There are thousands pages in Medical Text books addressed to diabetes treatment. The problem with all those thousands pages, just very small amount of them really about diabetes and how to treat diabetes. All other thousands about diet, work outs, activities, and of cause it is statistics, how many African American compare with green cards holders do have diabetes type 2. All those charts about ethnicity and prevalence really what are so important? Nothing for us. But those pages show up how hard authors work, and how many pages they copied one from another. Take a look at the new books, and compare new books with old one, do you see difference? I do not.

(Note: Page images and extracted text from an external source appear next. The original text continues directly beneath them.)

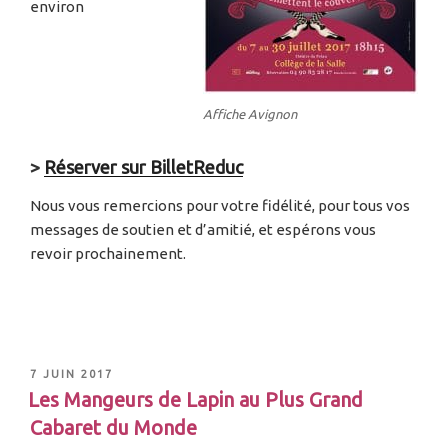
environ
Affiche Avignon
>
Réserver sur BilletReduc
Nous vous remercions pour votre fidélité, pour tous vos
messages de soutien et d’amitié, et espérons vous
revoir prochainement.
7 JUIN 2017
Les Mangeurs de Lapin au Plus Grand
Cabaret du Monde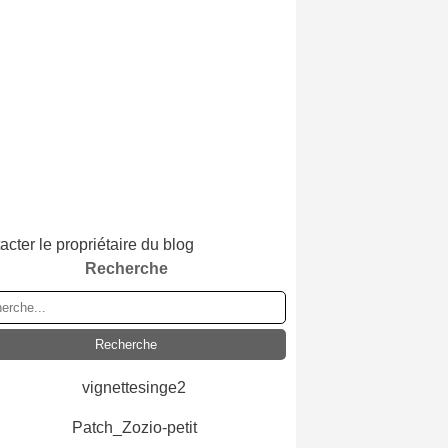
acter le propriétaire du blog
Recherche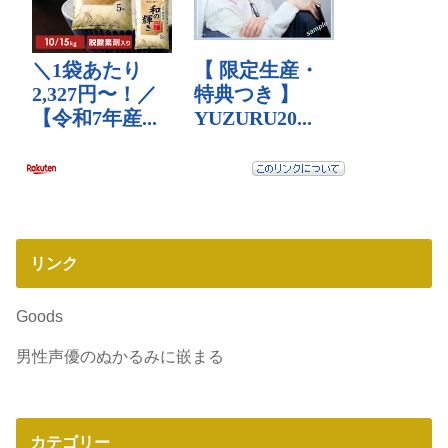
リンク
Goods
男性声優のぬかるみに嵌まる
カテゴリー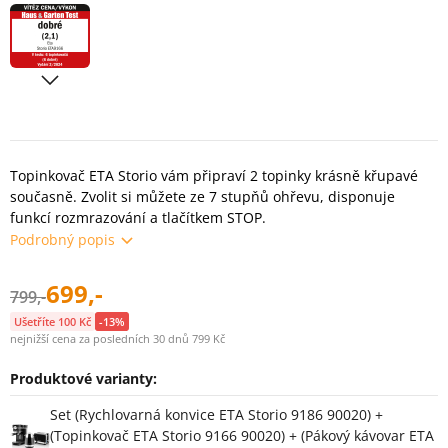
Topinkovač ETA Storio vám připraví 2 topinky krásně křupavé
současně. Zvolit si můžete ze 7 stupňů ohřevu, disponuje
funkcí rozmrazování a tlačítkem STOP.
Podrobný popis
699,-
799,-
Ušetříte 100 Kč
-13%
nejnižší cena za posledních 30 dnů 799 Kč
Produktové varianty:
Varianty
Set (Rychlovarná konvice ETA Storio 9186 90020) +
(Topinkovač ETA Storio 9166 90020) + (Pákový kávovar ETA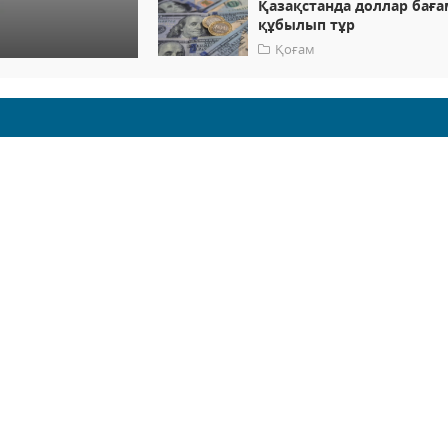
Қазақстанда доллар бағ
құбылып тұр
Қоғам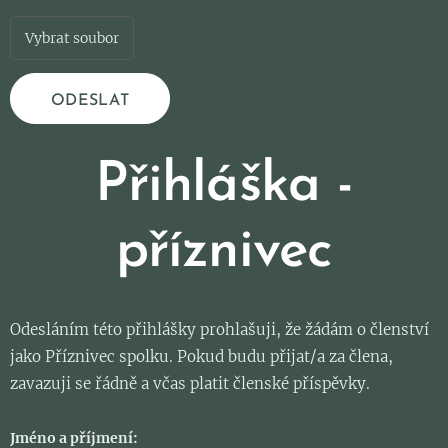
Vybrat soubor
ODESLAT
Přihláška -
příznivec
Odesláním této přihlášky prohlašuji, že žádám o členství
jako Příznivec spolku. Pokud budu přijat/a za člena,
zavazuji se řádně a včas platit členské příspěvky.
Jméno a příjmení: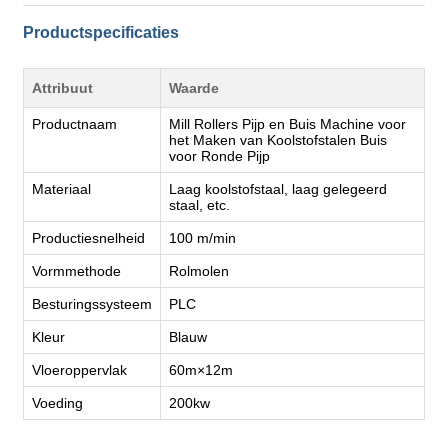
Productspecificaties
Attribuut
Waarde
Productnaam
Mill Rollers Pijp en Buis Machine voor
het Maken van Koolstofstalen Buis
voor Ronde Pijp
Materiaal
Laag koolstofstaal, laag gelegeerd
staal, etc.
Productiesnelheid
100 m/min
Vormmethode
Rolmolen
Besturingssysteem
PLC
Kleur
Blauw
Vloeroppervlak
60m×12m
Voeding
200kw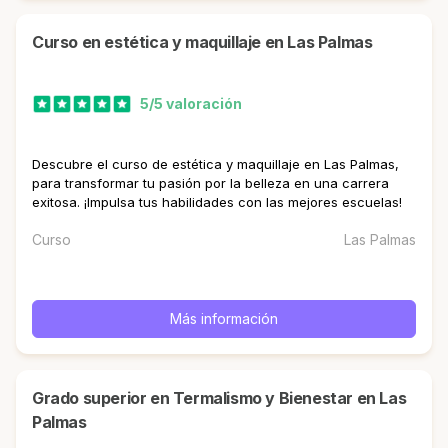
curso en estética y maquillaje en Las Palmas
5/5 valoración
Descubre el curso de estética y maquillaje en Las Palmas,
para transformar tu pasión por la belleza en una carrera
exitosa. ¡Impulsa tus habilidades con las mejores escuelas!
Curso
Las Palmas
Más información
Grado superior en Termalismo y Bienestar en Las
Palmas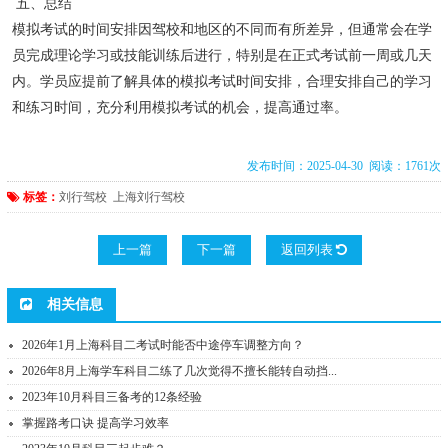
五、总结
模拟考试的时间安排因驾校和地区的不同而有所差异，但通常会在学
员完成理论学习或技能训练后进行，特别是在正式考试前一周或几天
内。学员应提前了解具体的模拟考试时间安排，合理安排自己的学习
和练习时间，充分利用模拟考试的机会，提高通过率。
发布时间：2025-04-30 阅读：1761次
标签：
刘行驾校
上海刘行驾校
上一篇
下一篇
返回列表
相关信息
2026年1月上海科目二考试时能否中途停车调整方向？
2026年8月上海学车科目二练了几次觉得不擅长能转自动挡...
2023年10月科目三备考的12条经验
掌握路考口诀 提高学习效率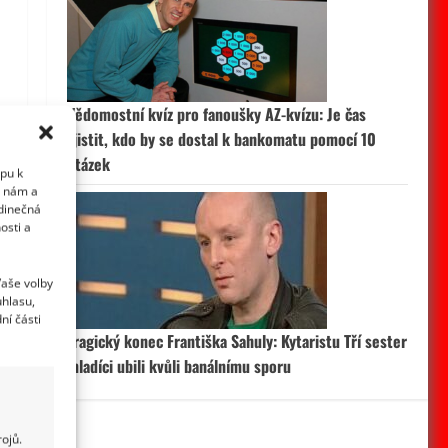
Vědomostní kvíz pro fanoušky AZ-kvízu: Je čas
zjistit, kdo by se dostal k bankomatu pomocí 10
otázek
upu k
i nám a
edinečná
osti a
Vaše volby
uhlasu,
ní části
Tragický konec Františka Sahuly: Kytaristu Tří sester
mladíci ubili kvůli banálnímu sporu
ojů.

Most important, I do not see in all those text books any valid info for myself. Pages after pages, hundred, thousands, and they are just copy one another with the same statement, as identical twins. Let us take a look at one book, Diabetes in America. 782 pages. Diabetes type 2, non insulin dependent type of diabetes account to 17.2% of all causes death in US. At the same time the death diabetics type 1 decline with every year. Still, in all the publications and in all presentations it is diabetics type 2 blamed that our eating habits contribute to the high cost of diabetes care. 17.2% of all cause of death, it is Diabetes type 2, non insulin dependent type of diabetes.
If diabetes type 2 so prevalence, why there is no effective treatment for this medical condition? If it is really possible to treat diabetes type 2 which leads to so high mortality with life style modifications? Or it is treatment with life style modifications leads to so high mortality patients who are initially not so ill, and can be effectively treated with low dose of insulin?